## Task description
Lines below starting with the line with "Step: Remove the" and going on through the line with "left_click(545, 337)" must be output exactly; the rest of the records must be left out.

## Data to use

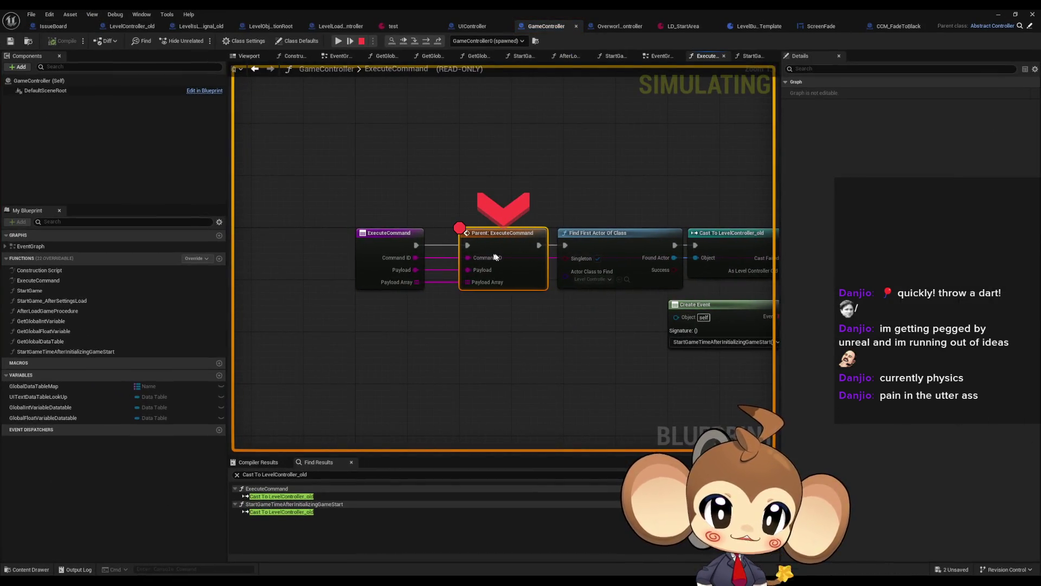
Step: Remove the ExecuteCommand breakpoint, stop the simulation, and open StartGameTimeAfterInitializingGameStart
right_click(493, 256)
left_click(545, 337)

---

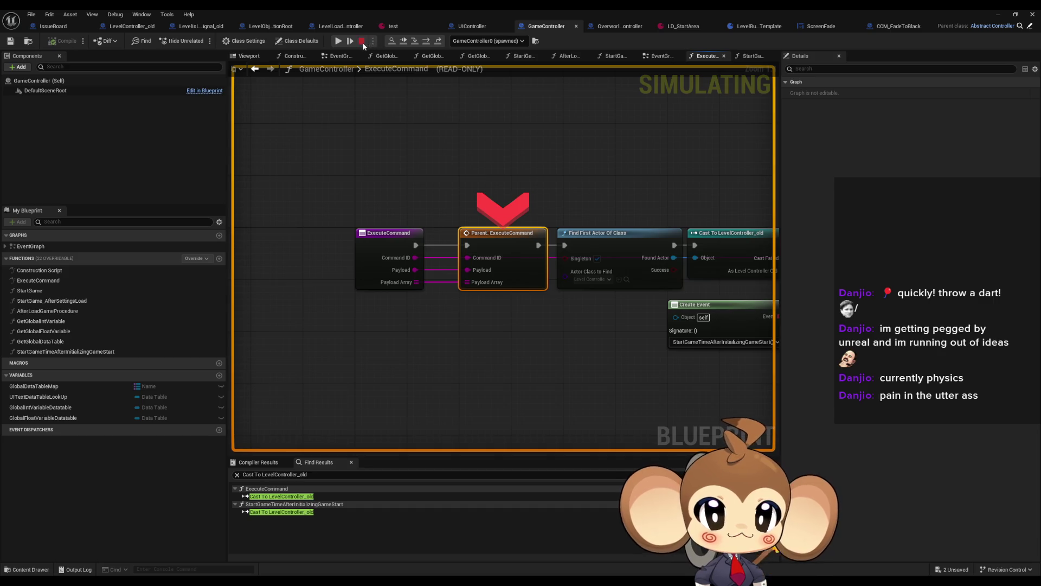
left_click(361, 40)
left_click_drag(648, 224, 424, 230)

## Response to this task
Step: Remove the ExecuteCommand breakpoint, stop the simulation, and open StartGameTimeAfterInitializingGameStart
right_click(493, 256)
left_click(545, 337)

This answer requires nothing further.